Atomic-level dispersed catalysts for PEMFCs: Progress and future prospects

Atomic-level dispersed metal catalysts (including single atoms and clusters), a unique system for electrocatalysis, have attracted enormous attention in electrochemical energy conversion and storage because of their maximal atom utilization and high catalytic efficiency. This review is intended to be a comprehensive, unequivocal, and readable account of general interest in the chemical community.

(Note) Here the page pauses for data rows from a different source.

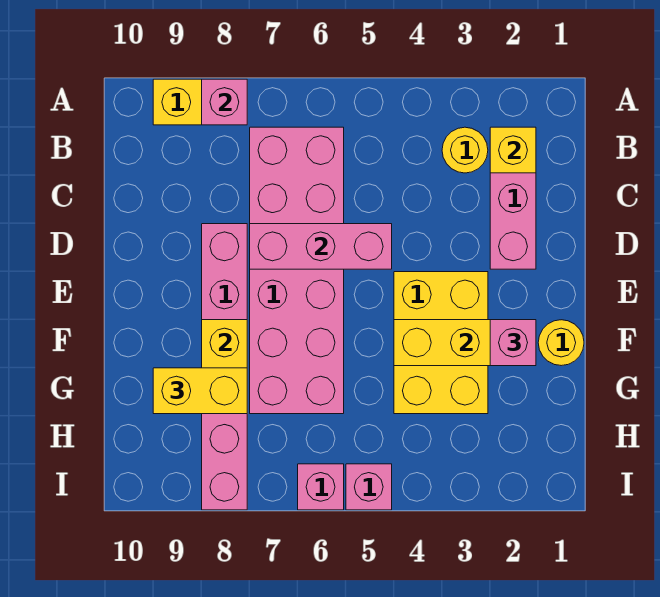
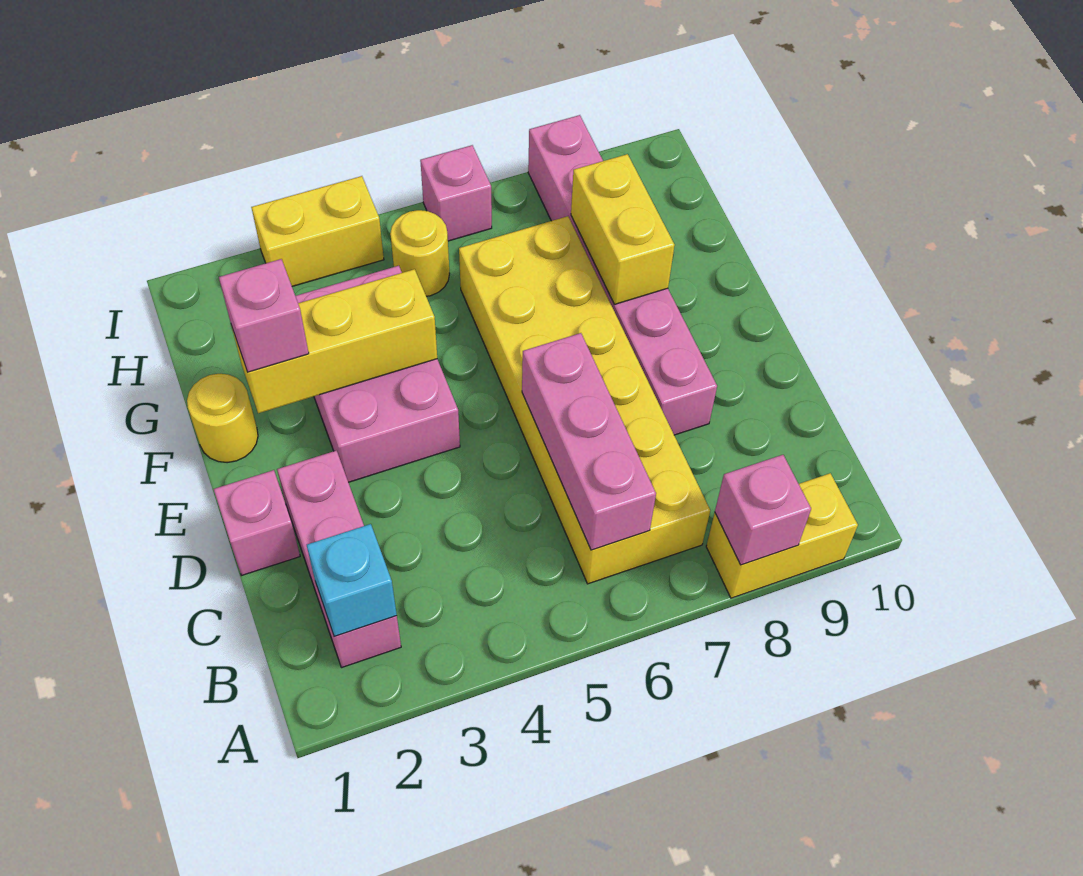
yellow brick B2 level 2 -> cyan brick B2 level 2
yellow round brick B3 level 1 -> yellow round brick H5 level 1
pink brick B6:G7 level 1 -> yellow brick B6:G7 level 1
pink brick D5:D7 level 2 -> pink brick B6:D6 level 2
yellow brick E3:G4 level 1 -> pink brick E3:G4 level 1
yellow brick G8:G9 level 3 -> yellow brick I3:I4 level 1
pink brick I5 level 1 -> pink brick D1 level 1

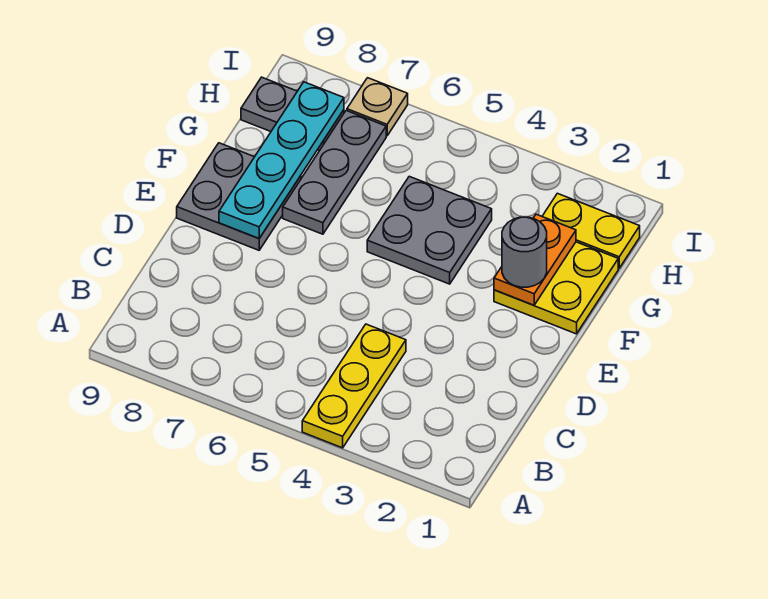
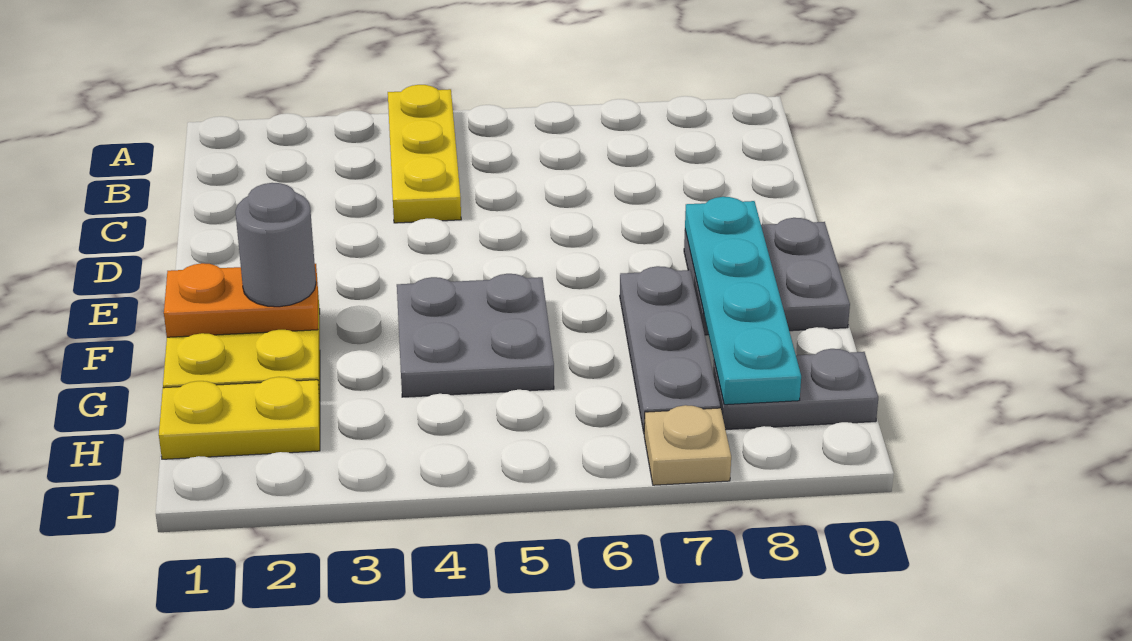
orange plate F2:G2 level 2 -> orange plate F1:F2 level 2

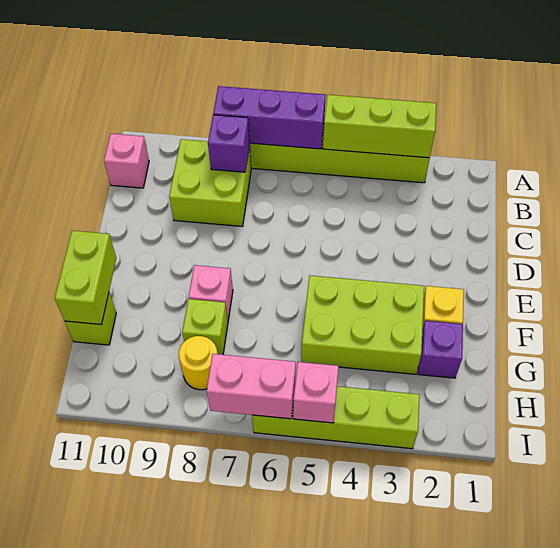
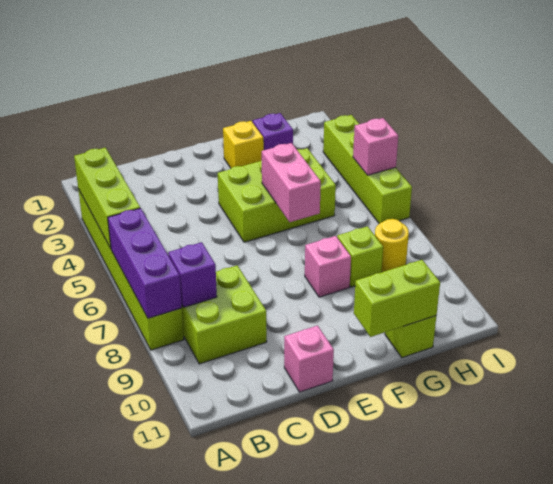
pink brick B11 level 1 -> pink brick D11 level 1
lime brick F3:G5 level 1 -> lime brick E4:G5 level 1
pink brick I6:I7 level 2 -> pink brick F5:F6 level 2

We summarize the latest advances in the catalytic reactions of atom-dispersed metal catalysts in proton exchange membrane fuel cells, mainly including the oxygen reduction reaction (ORR), methanol oxidation reaction (MOR) and hydrogen oxidation reaction (HOR), where the interaction between catalytically active sites and supports is discussed as well. The synthetic routes and characterization methods for the catalysts are also presented in detail. On the structure-activity relationship side, both single atom and metal cluster tend to form new active sites by bonding to adjacent non-metal atoms, which could introduce a unique variable for designing and synthesizing efficient catalysts. The outcome of the catalysts is discussed based on data collected from RDE experiments and fuel cell tests. In the end, the application prospects and challenges of atomic-level dispersed metal catalysts in proton exchange membrane fuel cells are generalized.